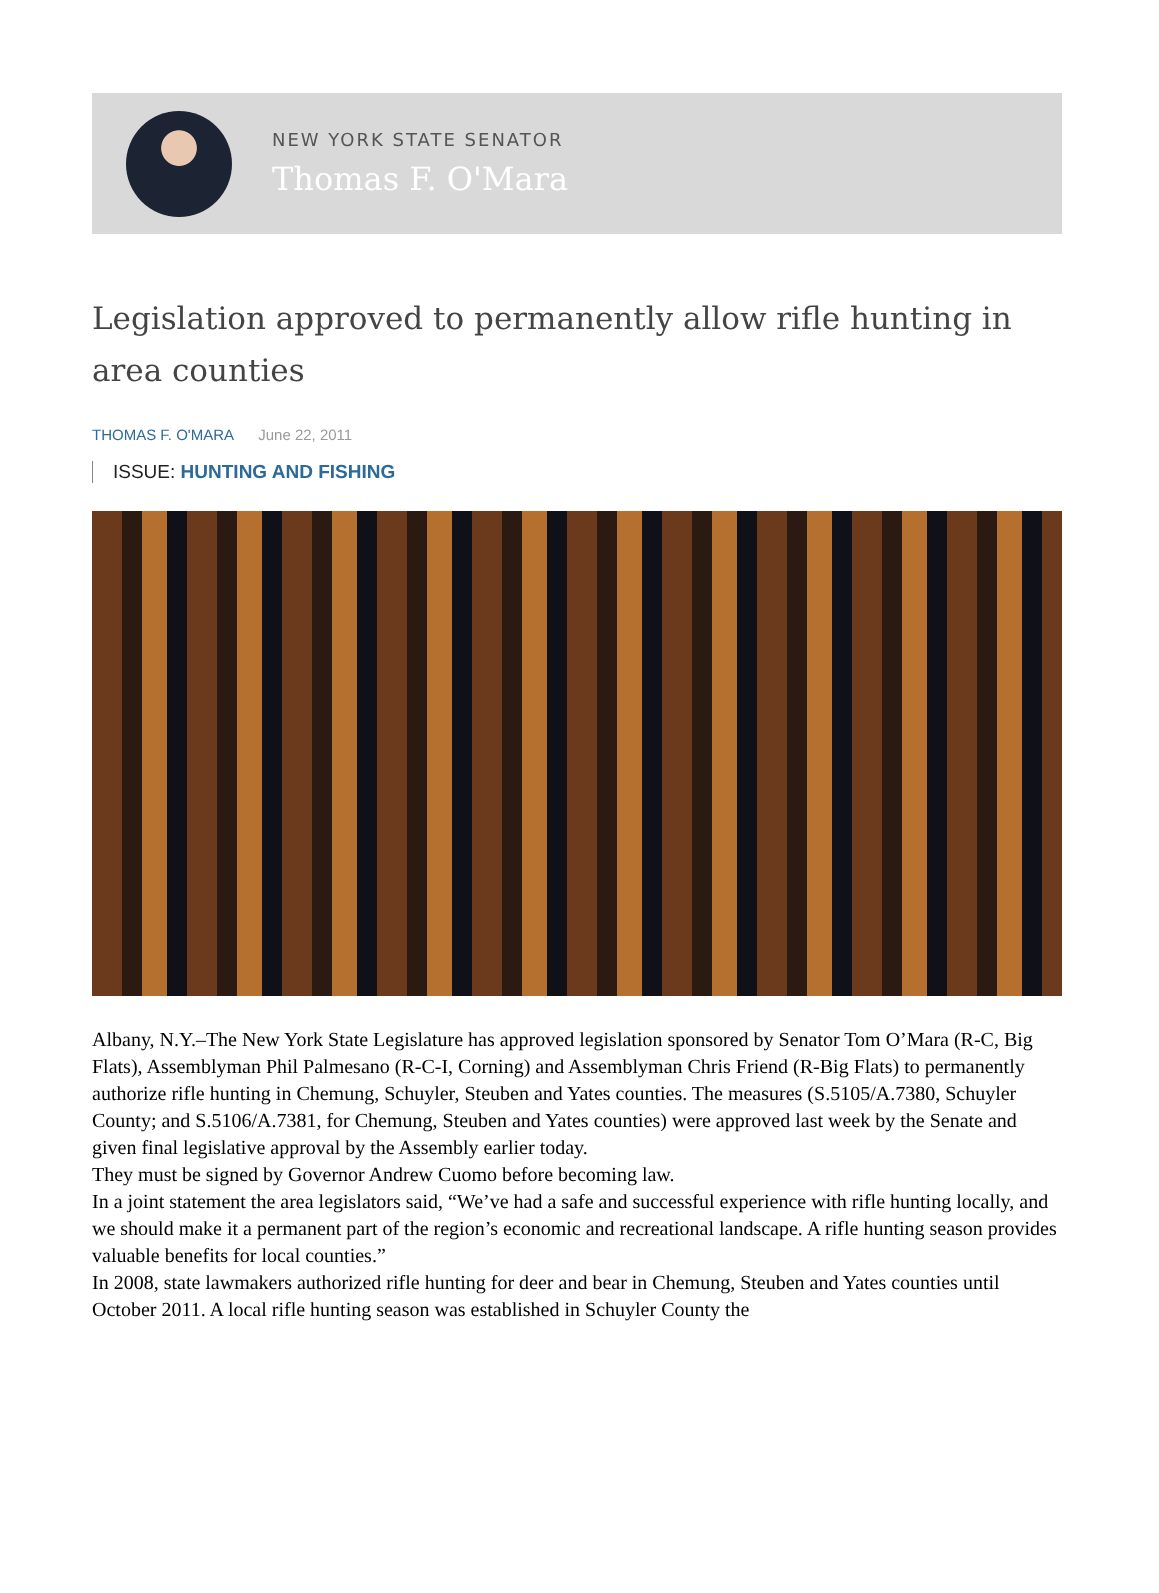NEW YORK STATE SENATOR
Thomas F. O'Mara
Legislation approved to permanently allow rifle hunting in area counties
THOMAS F. O'MARA June 22, 2011
ISSUE: HUNTING AND FISHING
Albany, N.Y.–The New York State Legislature has approved legislation sponsored by Senator Tom O’Mara (R-C, Big Flats), Assemblyman Phil Palmesano (R-C-I, Corning) and Assemblyman Chris Friend (R-Big Flats) to permanently authorize rifle hunting in Chemung, Schuyler, Steuben and Yates counties. The measures (S.5105/A.7380, Schuyler County; and S.5106/A.7381, for Chemung, Steuben and Yates counties) were approved last week by the Senate and given final legislative approval by the Assembly earlier today.
They must be signed by Governor Andrew Cuomo before becoming law.
In a joint statement the area legislators said, “We’ve had a safe and successful experience with rifle hunting locally, and we should make it a permanent part of the region’s economic and recreational landscape. A rifle hunting season provides valuable benefits for local counties.”
In 2008, state lawmakers authorized rifle hunting for deer and bear in Chemung, Steuben and Yates counties until October 2011. A local rifle hunting season was established in Schuyler County the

=======

#### What to work on:
Copy all lines above where "County" is present.

#### Solution to this problem:
Albany, N.Y.–The New York State Legislature has approved legislation sponsored by Senator Tom O’Mara (R-C, Big Flats), Assemblyman Phil Palmesano (R-C-I, Corning) and Assemblyman Chris Friend (R-Big Flats) to permanently authorize rifle hunting in Chemung, Schuyler, Steuben and Yates counties. The measures (S.5105/A.7380, Schuyler County; and S.5106/A.7381, for Chemung, Steuben and Yates counties) were approved last week by the Senate and given final legislative approval by the Assembly earlier today.
In 2008, state lawmakers authorized rifle hunting for deer and bear in Chemung, Steuben and Yates counties until October 2011. A local rifle hunting season was established in Schuyler County the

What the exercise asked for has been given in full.